Just when I thought I didn’t have another post in me…
😉
Lately I have come across several blogs which dealt, in part, with having lost friends as a result of becoming chronically ill. It got the mental wheels turning again, words putting themselves together in my head and demanding to come out. After 20+ years of living with a slowly worsening chronic illness, I can say I’ve certainly dealt with the effects of it on friendships.
A long time ago, in a book I’ve purchased many times because I keep giving it away to others, I read something I’ve never forgotten. The book is Sick and Tired of Feeling Sick and Tired – Living with Invisible Chronic Illness by Paul J. Donoghue, Ph.D. and Mary E. Siegel, Ph.D., both of whom have invisible chronic illnesses. The part I’ve never forgotten? It went something like this;
When you’re sick, people expect you to do one of two things: either get well or die. When you don’t do either one, they don’t know how to handle it.
In my experience, some people head for the hills quickly. Some really try to keep the friendship going, but eventually fade away as it becomes apparent that common ground was based more on activities than on each other as individuals – when we can’t keep up the same activities, time together can become awkward. Some become temporary fixers – staying with us as long as we’re willing to try every idea they bring to us and when those don’t work, or we finally say “Enough!” they shake their heads and begin to blame us for remaining ill. But, sometimes, whether someone newly met or someone who was there in our before life, a precious – jeweled treasure of a soul refuses to define a friendship by surface things.
I’ve ached and shed many tears over the might-have-been, wish-I-could aspects of being ill. When it’s to do with an activity it’s bad; when it’s about people being in – or opting out – of my life it has often been deeply painful. From the distance of 20+ years of experience, though, I can see that the reactions of others to my illness have more to do with them than with me.
Those who head for the hills quickly may be running away, not from me, but from the purely human fear of facing the fact that life can change in the blink of an eye. Mortality is a tough thing to look in the eye. I know. It’s much easier to forgive their disappearance now that I can see that it’s about them – not me.
Those who fade away when shared activities can no longer be shared can’t be blamed either. There evidently wasn’t a deeper connection – it was more a case of enjoyable acquaintances than the deeper thing I think of as friendship. Perhaps I thought there was more, but it is evident there wasn’t – so it’s merely a case of misinterpretation of the relationship. No blame in that; sadness maybe – but not blame.
The reactions I’ve found the most difficult to handle are the temporary fixers.
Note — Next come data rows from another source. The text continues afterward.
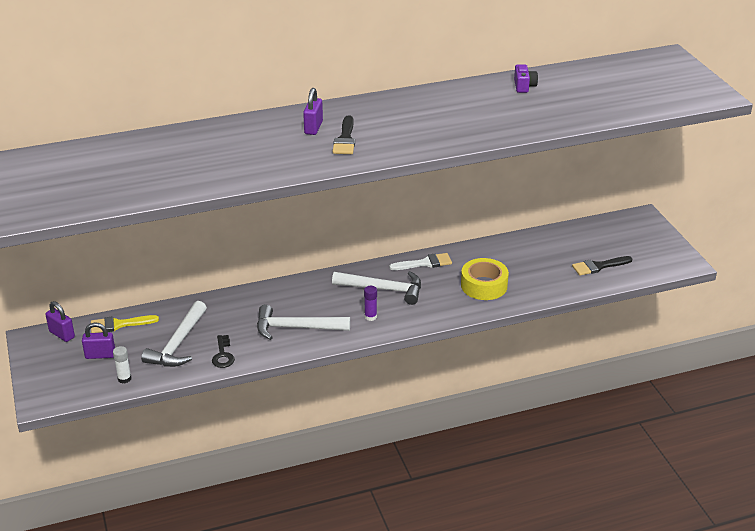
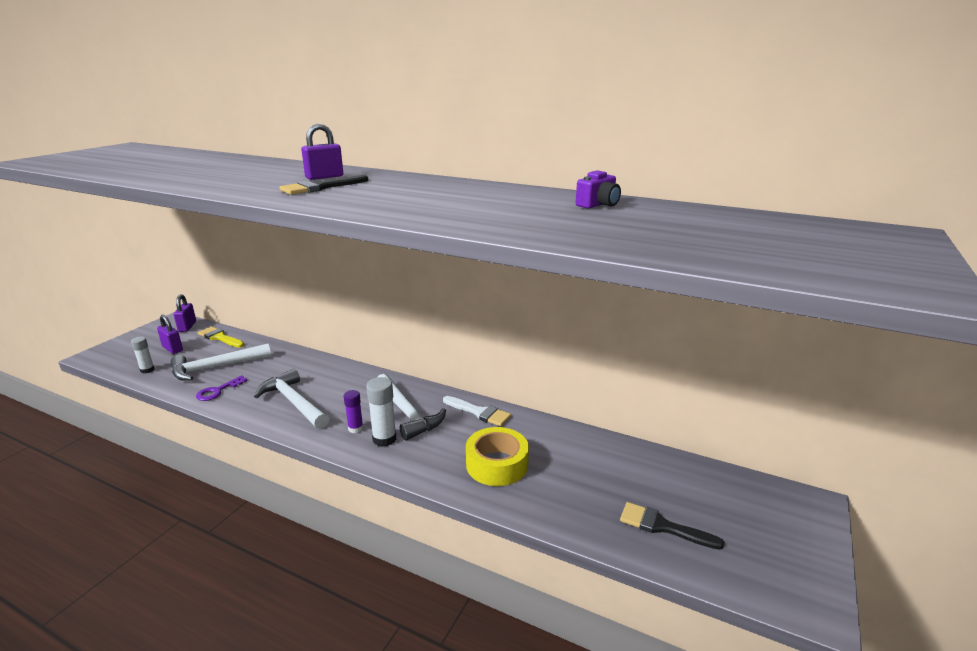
camera: 45 degrees right, 10 degrees down
black key [212,335,235,368] -> purple key [196,375,248,401]
none -> white glue stick [366,377,396,447]

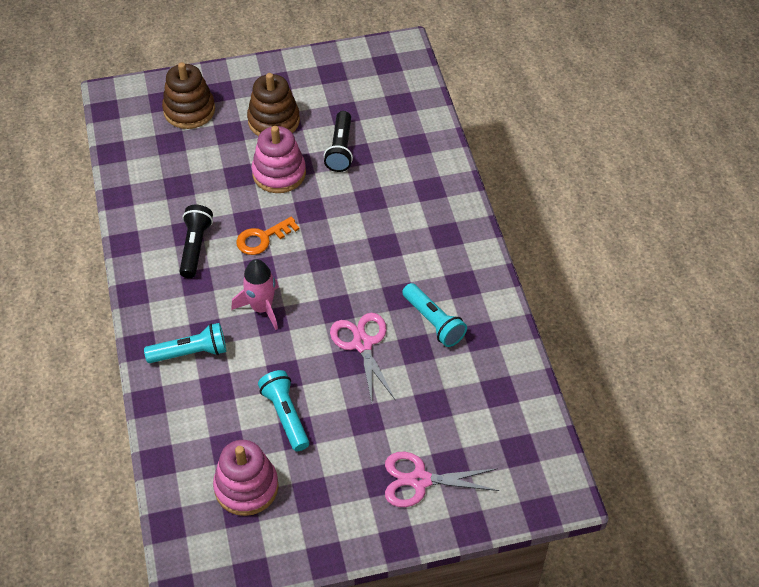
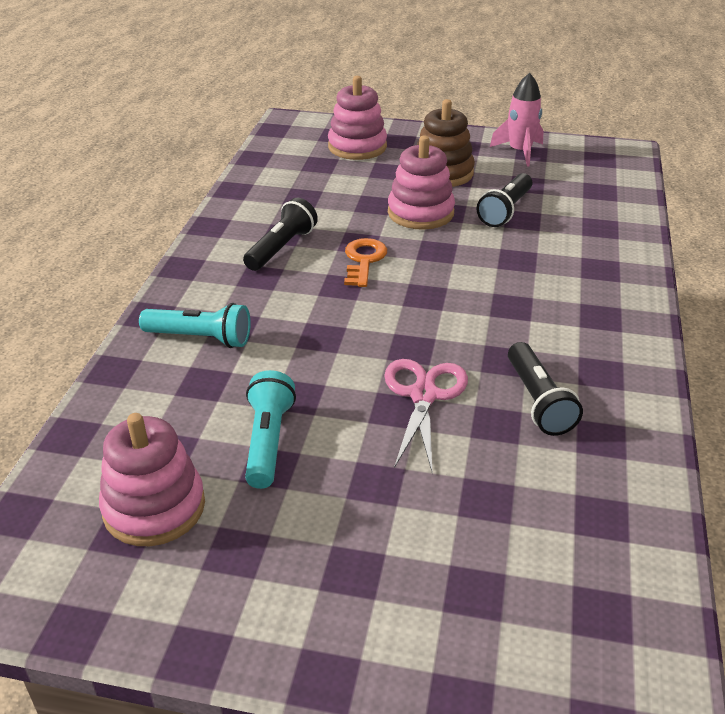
camera: 25 degrees right, 15 degrees down
brown stacking toy [162,62,215,129] -> pink stacking toy [328,76,387,160]
pink rocket [231,259,279,330] -> pink rocket moved to [490,73,544,167]
orange key [236,217,300,255] -> orange key turned 105 degrees clockwise [344,238,387,287]
pink scissors [385,452,499,507] -> none
turquoise flashlight [402,283,467,347] -> black flashlight [508,342,583,436]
They mean well, they really do. But in the end, they’re afraid. They don’t appear to be afraid, in fact, they usually appear to be certain, even aggressive, but I believe they are terrified even though they don’t realize it. Having enjoyed good health or recovery from ill health, they cannot come to terms with the fact that sometimes there is no cure, no treatment that makes us as we once were, let alone that we’ve come to terms with it. They often grow angry with us as they clobber us with their insistent “If you’d only do [fill in the cure/treatment of the day] you’d be well! You must want to be sick!” Oh, how that hurts! Even from total strangers! Yet, once again, I see fear beneath. If we’re sick and can’t be fixed, it might happen to them! Now that I can see that, it’s much easier to be understanding and the pain diminishes greatly.
And then there are those rare jewels. Ah, what treasure! Those precious few, whether old friends or new, who accept us exactly as we are. I’ve had to say farewell to some who were called home to God. My children were even overheard to say at one point “Why is it that all Mom’s friends die?” Oh, how I’ve ached for the loss of those dear friends – and how I love the memories and lessons they left for me!
Of those who have never known me healthy, but who offered true friendship, their only question has been “Will you help me understand what you need?” They are/were precious few indeed, but all the more precious for being so few.
And one, just one, who has known me for decades –well and ill – and who has never gone away even as she pursues her own life and enjoys her circle of active friends (as she should!) We aren’t in touch often, but she never lets me feel forgotten. She has – quite astonishingly – continued to be a loving presence in my life. Though I know she prays for me to be well; her prayer is for me, not because I have let her down by being sick.
No, I don’t have a circle of friends like many people have. Sometimes that hurts because I long for some idealized vision of normal and because I foolishly fall into fears of a future that hasn’t even come. But, I wouldn’t give up the lessons of seeing clearly and learning both to forgive and to treasure!
Normal ain’t all it’s cracked up to be 😉
Peace.
What a great post about friendship. Thanks.
Thank you for coming by and leaving such a nice comment.
Peace.
I have experienced losing friendships since becoming ill and have finally learnt that it’s not a reflection on me. I have learnt to accept that any friendship can go in different directions and therefore treasure the friendships that I do have!! I will always do anything for anyone and drop everything if a friend needs something. That may sometimes be to my detriment but I pride myself on always being there as much as I can whenever I can.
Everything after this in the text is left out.